The Chinese team will inspect grape orchards this week while soyabean inspections are scheduled for December 9-18. China mandates back houses and exporters of grapes to get registered with its authorities every year but India has sought longer validity period for the registration so that the process doesn’t have to be repeated every year. Pomegranate orchards and processing units would be examined from December 10-17, and Beijing expects the process for pomegranate to be completed by the year end.

Dairy products from Beijing were suspended in 2008 since melamine was found in these items.

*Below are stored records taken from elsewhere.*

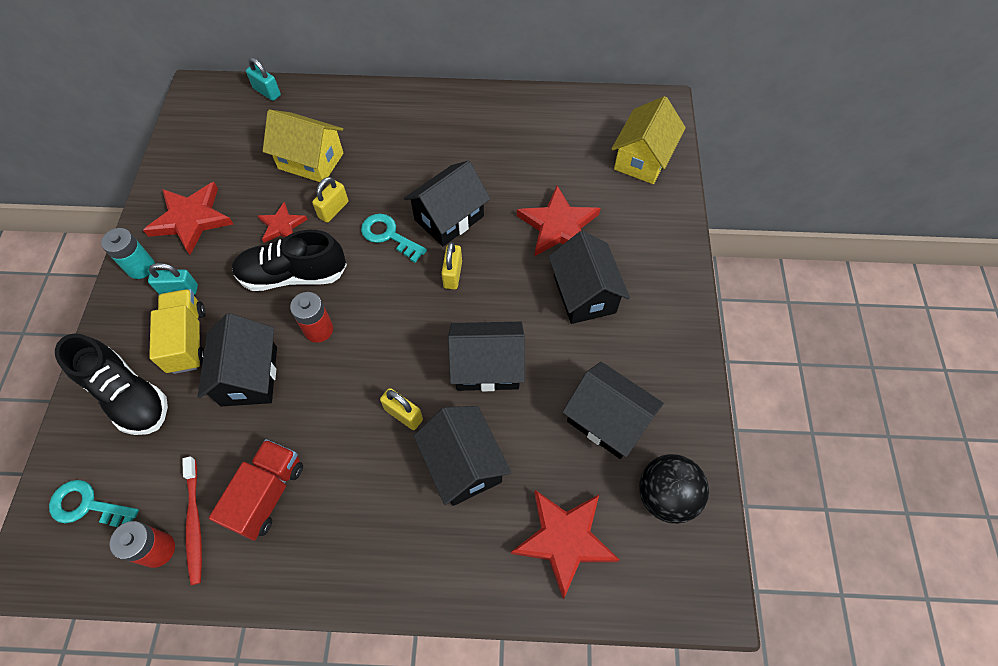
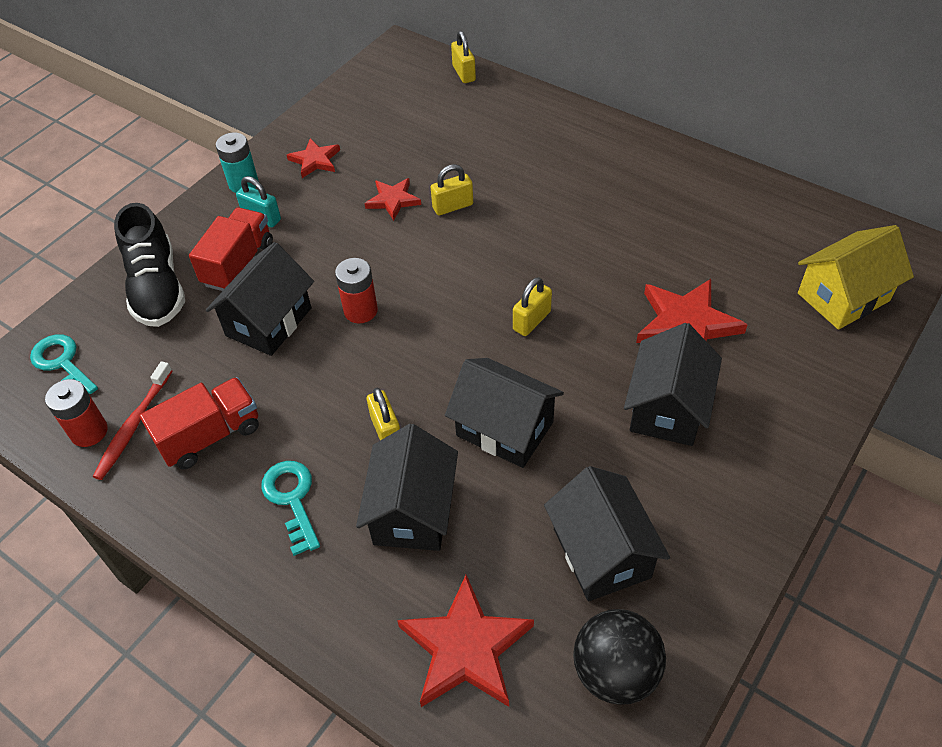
camera: 35 degrees right, 10 degrees down
(187, 340) = (238, 264): yellow truck -> red truck
(191, 219) = (315, 160): red star -> red star, size x0.58
(267, 92) = (464, 73): turquoise padlock -> yellow padlock
(293, 275) = (372, 250): black shoe -> none
(311, 161) = (462, 152): yellow house -> none
(388, 235) = (491, 254): turquoise key -> turquoise key (292, 499)
(449, 218) = (566, 264): black house -> none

Now, China is willing to buy caseinate (milk protein) from India in exchange for its milk and dairy products.

“India is looking for China’s support on exporting okra, sapota (chikoo), milk and bovine meat to it. China is interested in our mango and rapeseed,” the official explained.

China had stopped buying bovine meat from India on fears of foot-and-mouth disease epidemic and despite India getting a clearance from OIE, World Organization for Animal Health, it has insisted on inspection by its own officials. It also wants India to resume imports of apples, pears and targets seeds after repeated tests found pests in the incoming shipments.